**Work to be completed**
Once you reach the line with "1: n_out1a = sreg2;" below, copy each line exactly, stopping after the line with "a=0; b=0; c=0; d=1;", and skip any pictures.

(Electronic design automation data)
+ + + + +

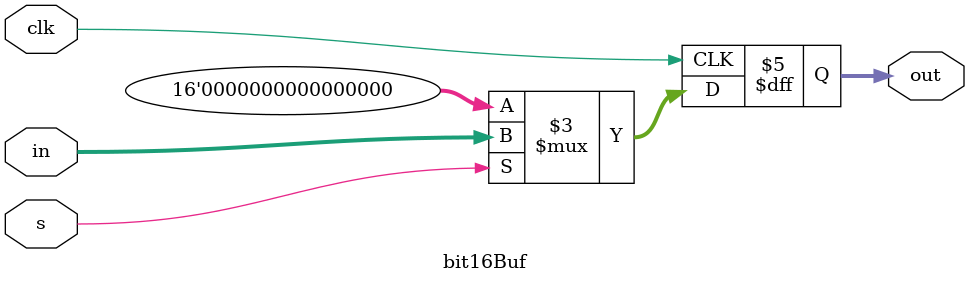
<source format=v>


module outputX(
	input clk,
	input rst,
	
	input inter,
	
	input[1:0] reg1,
	
	input[15:0] sreg1,
	input[15:0] sreg2,
	input[15:0] sreg3,
	input[15:0] sreg4,
	
	input outA,
	input outB,
	
	input s,
	
	output[15:0] out1,
	output[15:0] out2
);
reg[15:0] n_out1a;
reg[15:0] n_out1b;
reg[15:0] n_out2;

reg[15:0] s_out1a;
reg[15:0] s_out1b;
reg[15:0] s_out2;

always@(posedge clk or posedge rst)begin
	if(rst)begin
		s_out1a <= 0;

	end else
	begin
		s_out1a <= n_out1a;
	end
end


always@(posedge clk or posedge rst)begin
	if(rst)begin
		s_out1b <= 0;

	end else
	begin
		s_out1b <= n_out1b;
	end
end

always@(posedge clk or posedge rst)begin
	if(rst)begin
		s_out2 <= 0;
	end else
	begin
		s_out2 <= n_out2;
	end
end

always@(*)begin
	n_out2 = 0;
	
	if(s & outB) begin
			case(reg1)
				0: n_out2 = sreg1;
				1: n_out2 = sreg2;
				2: n_out2 = sreg3;
				3: n_out2 = sreg4;
			endcase
		
	
	end
end

always@(*)begin
	n_out1a = s_out1a;
	n_out1b = s_out1b;
	
	if(s & outA) begin
			case(reg1)
				0: n_out1a = sreg1;
				1: n_out1a = sreg2;
				2: n_out1a = sreg3;
				3: n_out1a = sreg4;
			endcase
	end
end

reg ns;

always@(posedge clk)
	ns <= s;

bit16Buf buf1(
	.clk(clk),
	.s(ns),
	.in(s_out1a),
	.out(out1)
);


bit16Buf buf2(
	.clk(clk),
	.s(ns),
	.in(s_out2),
	.out(out2)
);

endmodule

module bit16Buf(
	input clk,
	
	input s,
	
	input[15:0] in,
	output reg[15:0] out
);

always@(posedge clk)
	if(s) out <= in;
	else out <= 0;
endmodule

</source>
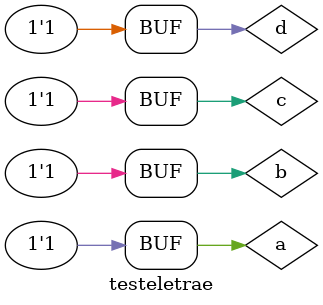
<source format=v>



module letrae (s0,a,b,c,d);
output s0;
input a,b,c,d;
wire t1,t2,t3,t4,t5,t,t7,t8;

and AND1 (t1,~a,~b,~c,d);
and AND2 (t2,~a,~b,c,~d);
and AND3 (t3,~a,b,~c,~d);
and AND4 (t4,a,~b,~c,~d);
and AND5 (t5,a,~b,c,d);
and AND6 (t6,a,b,~c,d);
and AND7 (t7,~a,b,c,d);
and AND8 (t8,a,b,c,~d);

or OR1 (s0,t1,t2,t3,t4,t5,t6,t7,t8); 





endmodule //fim letrae

module testeletrae;

wire s0;
reg a,b,c,d;

letrae E (s0,a,b,c,d);

 initial begin
 $display("LUIZ MARQUES DE OLIVEIRA");
 $display("PROVA - LETRA E");
 $display("\na  b   c   d  s0\n");
 $monitor("%b  %b   %b   %b  %b", a, b, c, d, s0);
  
	     a=0; b=0; c=0; d=0;  
    #1  a=0; b=0; c=0; d=1;
    #1  a=0; b=0; c=1; d=0;
    #1  a=0; b=0; c=1; d=1;
    #1  a=0; b=1; c=0; d=0;
 	 #1  a=0; b=1; c=0; d=1;
    #1  a=0; b=1; c=1; d=0;
    #1  a=0; b=1; c=1; d=1;
    #1  a=1; b=0; c=0; d=0;
    #1  a=1; b=0; c=0; d=1;
    #1  a=1; b=0; c=1; d=0;
    #1  a=1; b=0; c=1; d=1;
    #1  a=1; b=1; c=0; d=0;
    #1  a=1; b=1; c=0; d=1;
    #1  a=1; b=1; c=1; d=0;
    #1  a=1; b=1; c=1; d=1;


        
    end
    endmodule


</source>
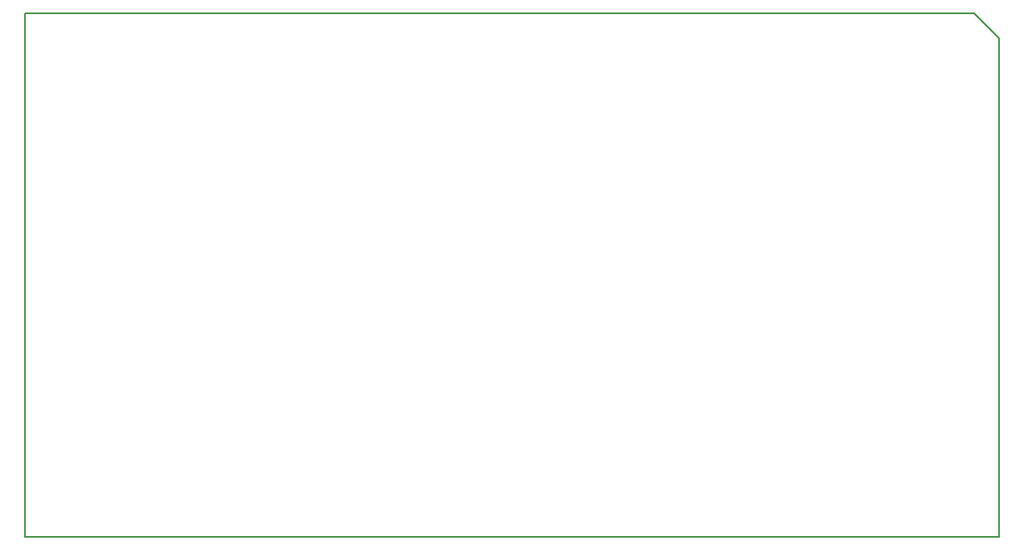
<source format=gbr>
%TF.GenerationSoftware,KiCad,Pcbnew,(6.0.5)*%
%TF.CreationDate,2022-06-20T15:17:27+02:00*%
%TF.ProjectId,vibrotactile_BCI_shield,76696272-6f74-4616-9374-696c655f4243,rev?*%
%TF.SameCoordinates,Original*%
%TF.FileFunction,Profile,NP*%
%FSLAX46Y46*%
G04 Gerber Fmt 4.6, Leading zero omitted, Abs format (unit mm)*
G04 Created by KiCad (PCBNEW (6.0.5)) date 2022-06-20 15:17:27*
%MOMM*%
%LPD*%
G01*
G04 APERTURE LIST*
%TA.AperFunction,Profile*%
%ADD10C,0.150000*%
%TD*%
G04 APERTURE END LIST*
D10*
X103378000Y-121666000D02*
X103378000Y-68326000D01*
X202438000Y-81026000D02*
X202438000Y-120396000D01*
X202438000Y-121666000D02*
X103378000Y-121666000D01*
X103378000Y-68326000D02*
X199898000Y-68326000D01*
X199898000Y-68326000D02*
X202438000Y-70866000D01*
X202438000Y-70866000D02*
X202438000Y-81026000D01*
X202438000Y-120396000D02*
X202438000Y-121666000D01*
M02*

</source>
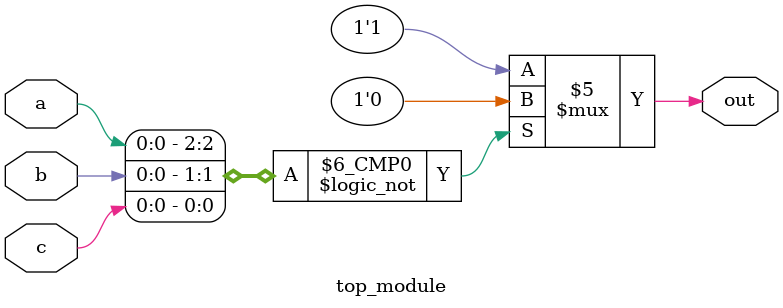
<source format=sv>
module top_module(
    input a,
    input b,
    input c,
    output out
);

	reg out;

	always@(a or b or c)
		begin
			case({a,b,c})
				0: out <= 0;
				1: out <= 1;
				3: out <= 1;
				default: out <= 1;
			endcase
		end

endmodule

</source>
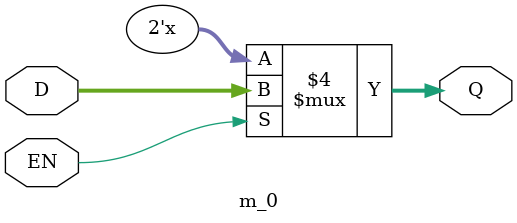
<source format=v>
module m_0 (D, EN, Q);

parameter WIDTH = 2;
parameter EN_POLARITY = 1'b1;

input EN;
input [WIDTH-1:0] D;
output reg [WIDTH-1:0] Q;

always @* begin
	if (EN == EN_POLARITY)
		Q = D;
end

endmodule

</source>
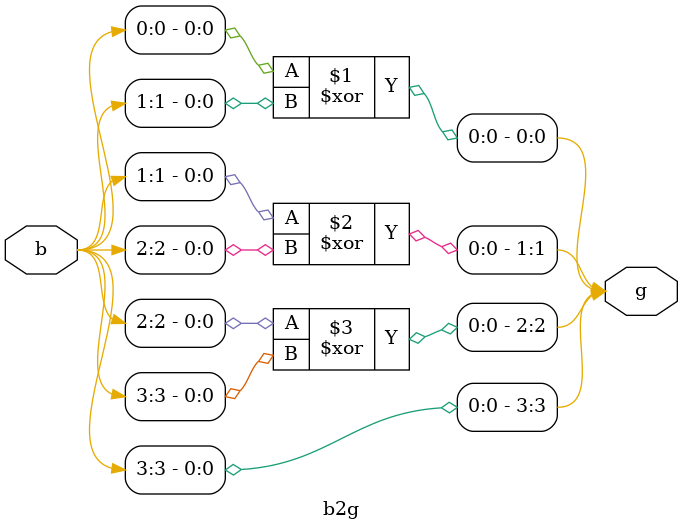
<source format=v>
module b2g(b,g); 
	input [3:0] b; 
	output [3:0] g; 
	xor (g[0],b[0],b[1]), 
	(g[1],b[1],b[2]), 
	(g[2],b[2],b[3]); 
	assign g[3]=b[3]; 
endmodule 
</source>
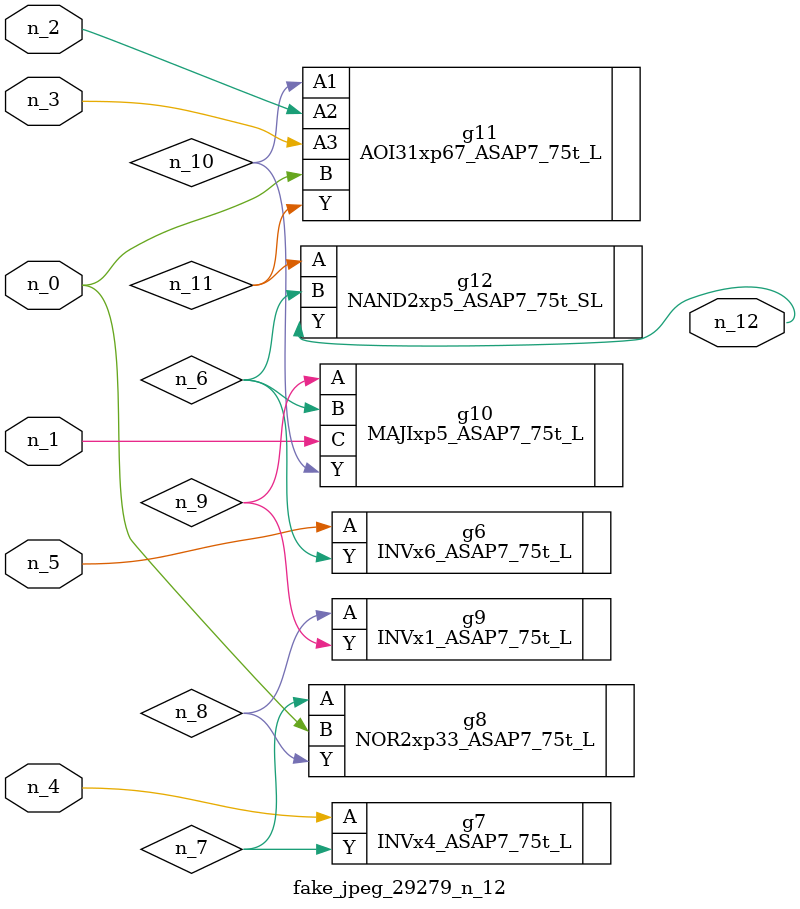
<source format=v>
module fake_jpeg_29279_n_12 (n_3, n_2, n_1, n_0, n_4, n_5, n_12);

input n_3;
input n_2;
input n_1;
input n_0;
input n_4;
input n_5;

output n_12;

wire n_11;
wire n_10;
wire n_8;
wire n_9;
wire n_6;
wire n_7;

INVx6_ASAP7_75t_L g6 ( 
.A(n_5),
.Y(n_6)
);

INVx4_ASAP7_75t_L g7 ( 
.A(n_4),
.Y(n_7)
);

NOR2xp33_ASAP7_75t_L g8 ( 
.A(n_7),
.B(n_0),
.Y(n_8)
);

INVx1_ASAP7_75t_L g9 ( 
.A(n_8),
.Y(n_9)
);

MAJIxp5_ASAP7_75t_L g10 ( 
.A(n_9),
.B(n_6),
.C(n_1),
.Y(n_10)
);

AOI31xp67_ASAP7_75t_L g11 ( 
.A1(n_10),
.A2(n_2),
.A3(n_3),
.B(n_0),
.Y(n_11)
);

NAND2xp5_ASAP7_75t_SL g12 ( 
.A(n_11),
.B(n_6),
.Y(n_12)
);


endmodule
</source>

+ + + + +

**Problem solution**
				1: n_out1a = sreg2;
				2: n_out1a = sreg3;
				3: n_out1a = sreg4;
			endcase
	end
end

reg ns;

always@(posedge clk)
	ns <= s;

bit16Buf buf1(
	.clk(clk),
	.s(ns),
	.in(s_out1a),
	.out(out1)
);


bit16Buf buf2(
	.clk(clk),
	.s(ns),
	.in(s_out2),
	.out(out2)
);

endmodule

module bit16Buf(
	input clk,
	
	input s,
	
	input[15:0] in,
	output reg[15:0] out
);

always@(posedge clk)
	if(s) out <= in;
	else out <= 0;
endmodule

</source>
<source format=v>



module letrae (s0,a,b,c,d);
output s0;
input a,b,c,d;
wire t1,t2,t3,t4,t5,t,t7,t8;

and AND1 (t1,~a,~b,~c,d);
and AND2 (t2,~a,~b,c,~d);
and AND3 (t3,~a,b,~c,~d);
and AND4 (t4,a,~b,~c,~d);
and AND5 (t5,a,~b,c,d);
and AND6 (t6,a,b,~c,d);
and AND7 (t7,~a,b,c,d);
and AND8 (t8,a,b,c,~d);

or OR1 (s0,t1,t2,t3,t4,t5,t6,t7,t8); 





endmodule //fim letrae

module testeletrae;

wire s0;
reg a,b,c,d;

letrae E (s0,a,b,c,d);

 initial begin
 $display("LUIZ MARQUES DE OLIVEIRA");
 $display("PROVA - LETRA E");
 $display("\na  b   c   d  s0\n");
 $monitor("%b  %b   %b   %b  %b", a, b, c, d, s0);
  
	     a=0; b=0; c=0; d=0;  
    #1  a=0; b=0; c=0; d=1;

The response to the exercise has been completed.